Module supplemental_document_options

Module supplemental_document_options 

Source
Expand description

§Options, Options, Options

Within this crate, the term “options” can refer to three levels of options: Cloud, Bed/BedCloud, and ReadOptions.

§Cloud options

When specifying a file in the cloud via a URL, we use methods BedCloud::new(url), BedCloud::new_with_options(url, options), and BedCloud::builder(url, options).

The cloud providers forbid putting some needed information in the URL. Instead, that information must go into options. For example, AWS S3 requires that information about "aws_region", "aws_access_key_id", and "aws_secret_access_key" be placed in the options.

See ClientConfigKey for a list of cloud options, such as timeout, that you can always use. See AmazonS3ConfigKey for a list of AWS-specific options. See AzureConfigKey for a list of Azure-specific options. See GoogleConfigKey for a list of Google-specific options.

Here is an AWS example:

Note: I can run this, but others can’t because of the authentication checks.

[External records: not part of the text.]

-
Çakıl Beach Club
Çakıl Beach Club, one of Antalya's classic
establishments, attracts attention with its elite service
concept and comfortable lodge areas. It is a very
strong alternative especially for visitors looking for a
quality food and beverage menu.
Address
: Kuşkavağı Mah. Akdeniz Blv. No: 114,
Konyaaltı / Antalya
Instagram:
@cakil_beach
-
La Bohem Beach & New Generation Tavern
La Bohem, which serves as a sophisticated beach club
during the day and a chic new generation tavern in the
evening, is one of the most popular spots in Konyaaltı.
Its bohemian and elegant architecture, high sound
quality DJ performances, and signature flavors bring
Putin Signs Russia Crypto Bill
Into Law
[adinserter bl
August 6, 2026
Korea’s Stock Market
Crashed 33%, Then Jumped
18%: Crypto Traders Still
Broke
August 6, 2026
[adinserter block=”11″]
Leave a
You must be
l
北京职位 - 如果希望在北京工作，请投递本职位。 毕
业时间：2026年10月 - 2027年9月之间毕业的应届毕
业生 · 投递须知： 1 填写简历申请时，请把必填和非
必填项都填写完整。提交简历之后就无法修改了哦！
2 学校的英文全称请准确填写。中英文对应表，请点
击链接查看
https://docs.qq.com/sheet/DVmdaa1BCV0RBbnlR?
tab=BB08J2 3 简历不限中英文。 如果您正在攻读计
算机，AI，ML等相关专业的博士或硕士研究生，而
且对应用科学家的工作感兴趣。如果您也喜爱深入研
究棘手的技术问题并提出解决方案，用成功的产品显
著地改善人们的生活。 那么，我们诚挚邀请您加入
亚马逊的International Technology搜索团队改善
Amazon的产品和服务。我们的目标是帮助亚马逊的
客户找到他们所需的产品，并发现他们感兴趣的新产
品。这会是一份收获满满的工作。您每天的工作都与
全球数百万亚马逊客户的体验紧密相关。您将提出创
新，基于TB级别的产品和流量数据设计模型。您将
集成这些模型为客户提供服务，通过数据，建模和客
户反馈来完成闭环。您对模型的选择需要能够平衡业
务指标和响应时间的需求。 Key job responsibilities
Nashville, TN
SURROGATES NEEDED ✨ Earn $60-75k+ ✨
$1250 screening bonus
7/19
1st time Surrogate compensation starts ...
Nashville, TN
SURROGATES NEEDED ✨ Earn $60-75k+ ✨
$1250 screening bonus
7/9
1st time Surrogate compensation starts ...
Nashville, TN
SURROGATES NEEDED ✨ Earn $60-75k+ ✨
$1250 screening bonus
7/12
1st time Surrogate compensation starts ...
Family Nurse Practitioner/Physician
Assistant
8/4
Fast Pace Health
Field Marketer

use bed_reader::{BedCloud,BedErrorPlus};
use rusoto_credential::{CredentialsError, ProfileProvider, ProvideAwsCredentials};

// Read my AWS credentials from file ~/.aws/credentials
let credentials = if let Ok(provider) = ProfileProvider::new() {
    provider.credentials().await
} else {
    Err(CredentialsError::new("No credentials found"))
};

let Ok(credentials) = credentials else {
    eprintln!("Skipping test because no AWS credentials found");
    return Ok(());
};

let url = "s3://bedreader/v1/toydata.5chrom.bed";
let options = [
    ("aws_region", "us-west-2"),
    ("aws_access_key_id", credentials.aws_access_key_id()),
    ("aws_secret_access_key", credentials.aws_secret_access_key()),
];

let mut bed_cloud = BedCloud::new_with_options(url, options).await?;
let val = bed_cloud.read::<i8>().await?;
assert_eq!(val.shape(), &[500, 10_000]);

We can also read from local files as though they are in the cloud. In that case, no cloud options are needed, so we use EMPTY_OPTIONS:

use ndarray as nd;
use bed_reader::{BedCloud, ReadOptions, assert_eq_nan, sample_url, EMPTY_OPTIONS};
let url = sample_url("small.bed")?;
println!("{url:?}"); // For example, "file:///C:/Users/carlk/AppData/Local/bed_reader/bed_reader/Cache/small.bed"
let options = EMPTY_OPTIONS; // map of authentication keys, etc., if needed.
let mut bed_cloud = BedCloud::new_with_options(url, options).await?;
let val = ReadOptions::builder().sid_index(2).f64().read_cloud(&mut bed_cloud).await?;
assert_eq_nan(&val, &nd::array![[f64::NAN], [f64::NAN], [2.0]]);

Other cloud services, for example, Azure and Google Cloud, also need cloud options. Their options are similar to, but not identical to, the options for AWS S3. You will need to research the details to use any cloud service.

§Bed/BedCloud-Options

When you open a local file for reading, you can set options via Bed::builder. When you open a cloud file for reading, you can set options via BedCloud::builder.

The options, listed here, can:

  • set the path of the .fam and/or .bim file
  • override some metadata, for example, replace the individual ids.
  • set the number of individuals (samples) or SNPs (variants)
  • control checking the validity of the .bed file’s header
  • skip reading selected metadata

For example, here we replace the iid in the file with our own list:

use bed_reader::{Bed, sample_bed_file};
let file_name = sample_bed_file("small.bed")?;
let mut bed = Bed::builder(file_name)
   .iid(["sample1", "sample2", "sample3"])
   .build()?;
println!("{:?}", bed.iid()?); // Outputs ndarray ["sample1", "sample2", "sample3"]

§ReadOptions

When reading read genotype data, use ReadOptions::builder to specify:

  • a desired numeric type,
  • which individuals (samples) to read,
  • which SNPs (variants) to read,
  • etc.

See this crate’s introductory material for a complete table.